> [TASK TO CARRY OUT]:
Please write out the final portion of the records below exactly: the line containing "Convert the picture", every line after it, and nothing else.
------ TASK INPUTS
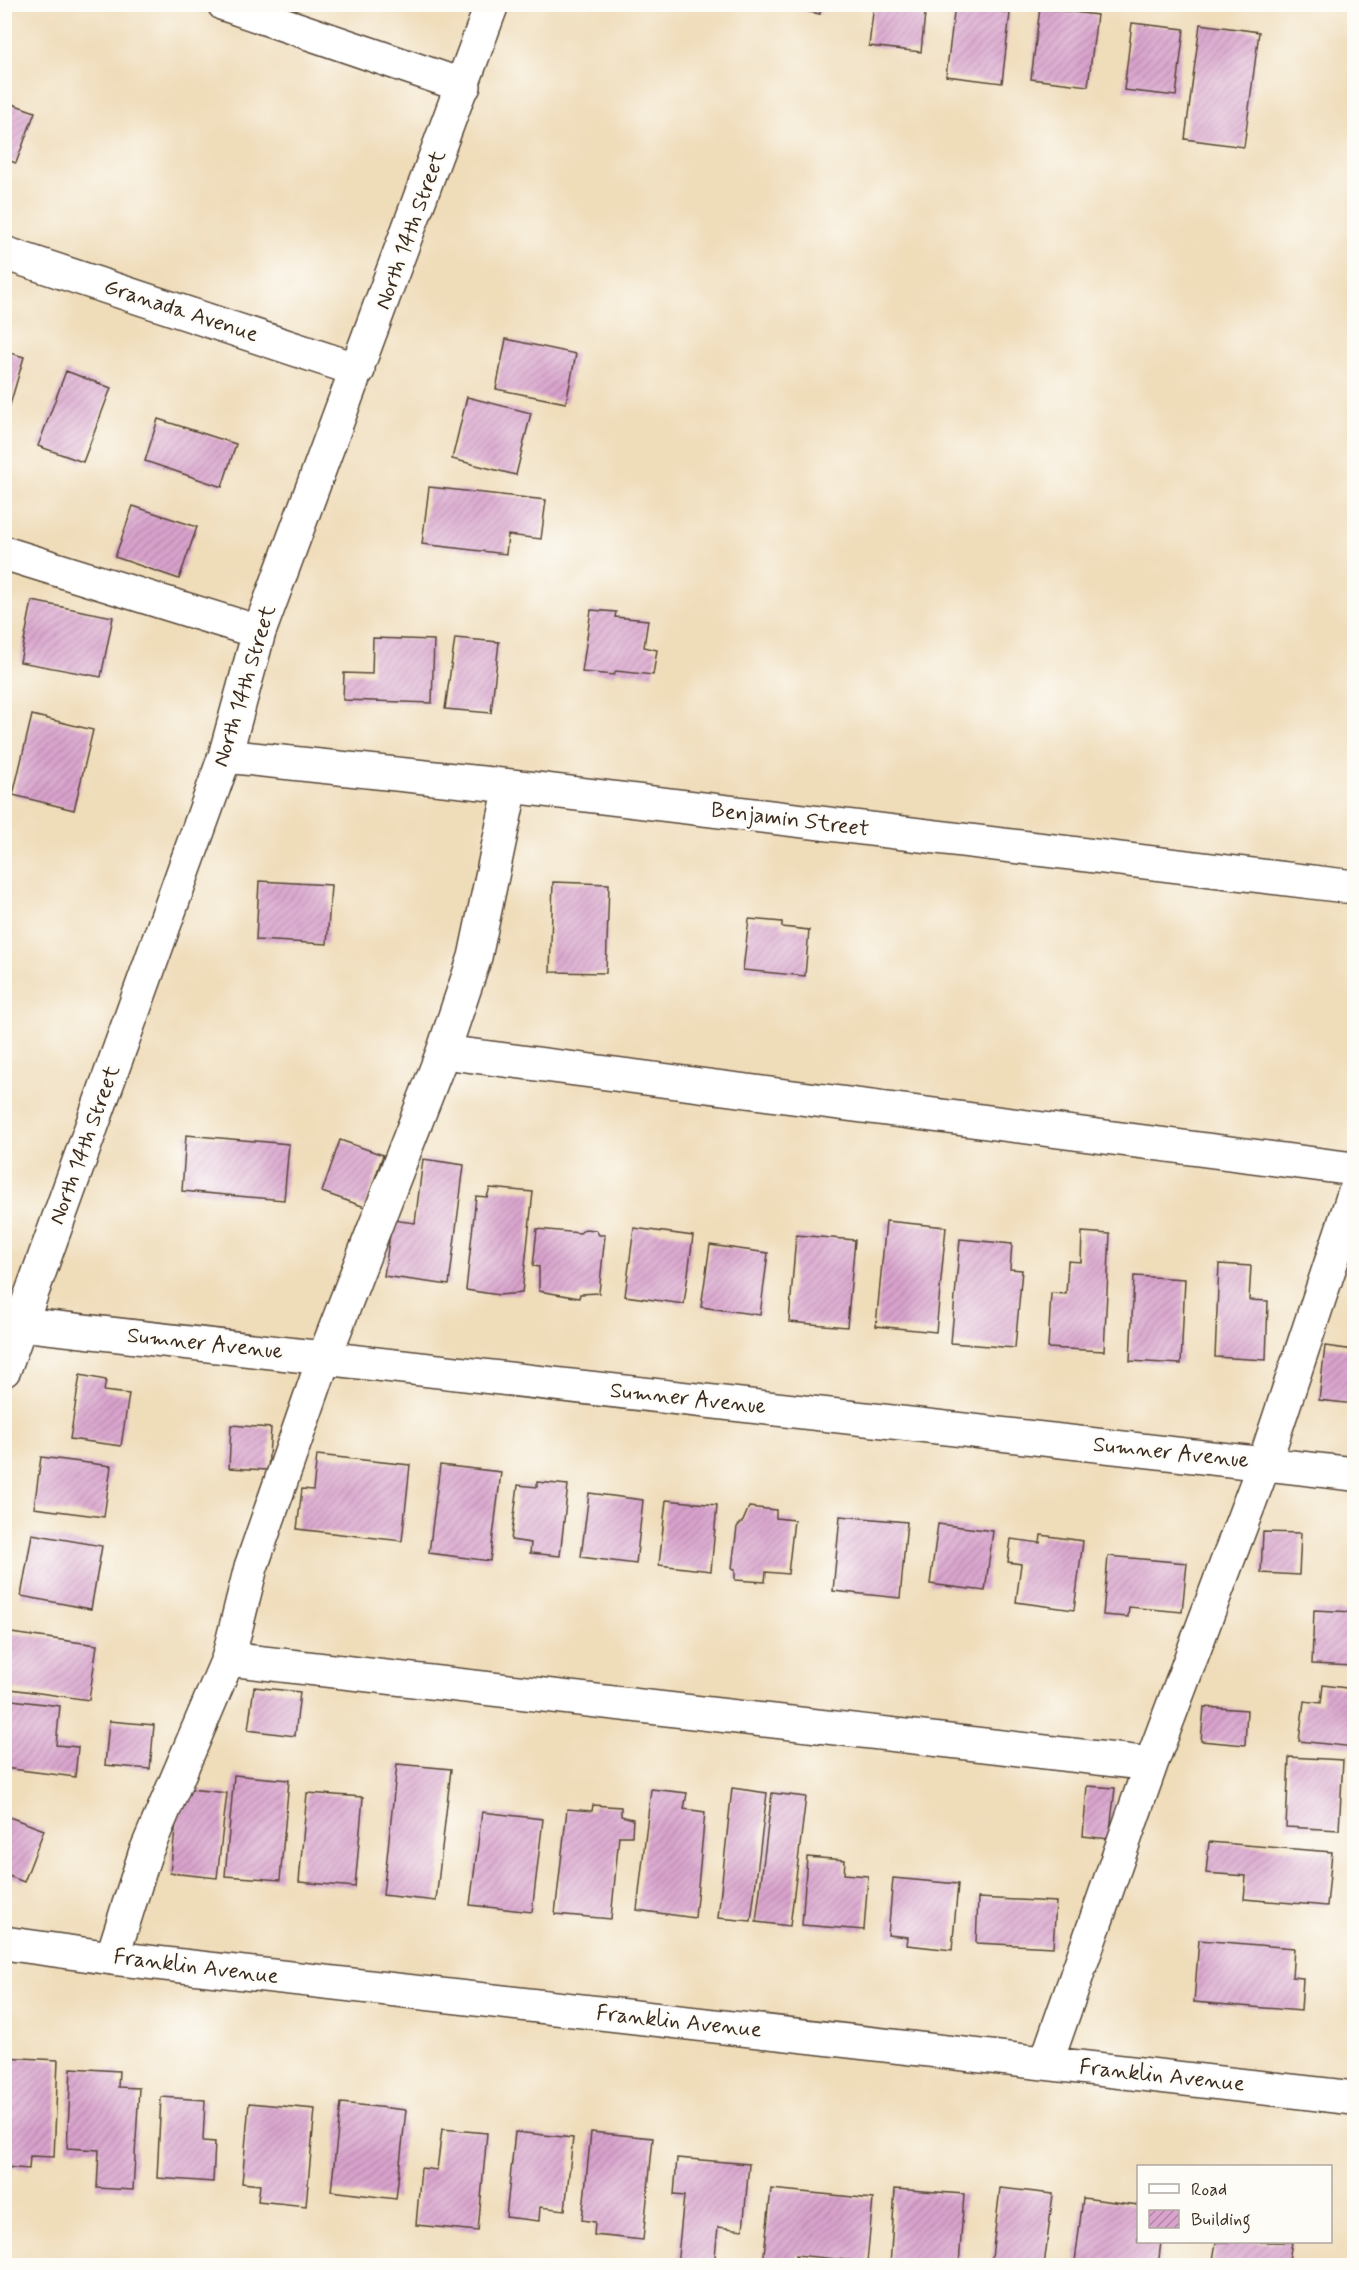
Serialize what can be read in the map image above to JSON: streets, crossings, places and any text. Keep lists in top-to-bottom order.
{
  "streets": {
    "street": [
      "North 14th Street",
      "Granada Avenue",
      "Benjamin Street",
      "Sumner Avenue",
      "Franklin Avenue"
    ]
  },
  "crossings": [
    ["North 14th Street", "Granada Avenue"],
    ["North 14th Street", "Benjamin Street"],
    ["North 14th Street", "Sumner Avenue"]
  ],
  "legend": ["Road", "Building"]
}
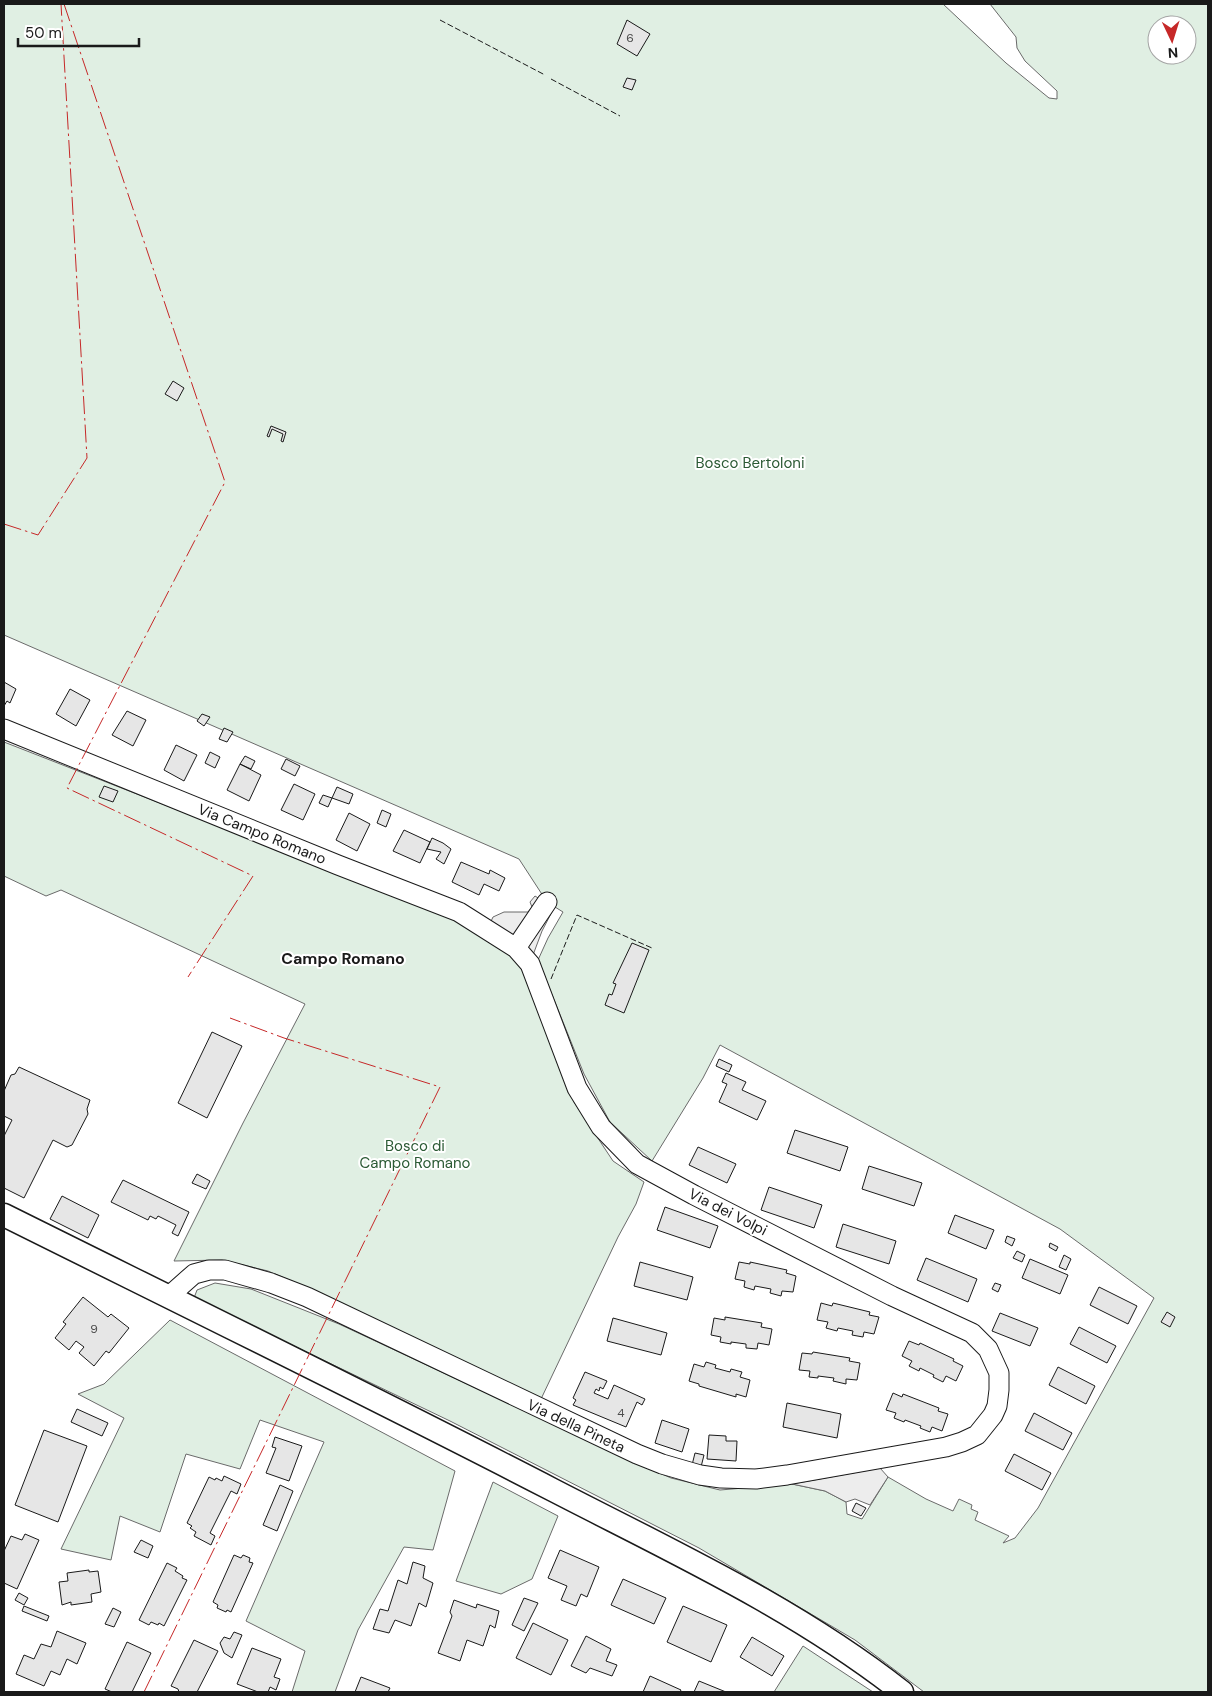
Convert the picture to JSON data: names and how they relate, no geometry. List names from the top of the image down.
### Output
------------
> [TASK OUTPUT]:
Convert the picture to JSON data: names and how they relate, no geometry. List names from the top of the image down.
### Output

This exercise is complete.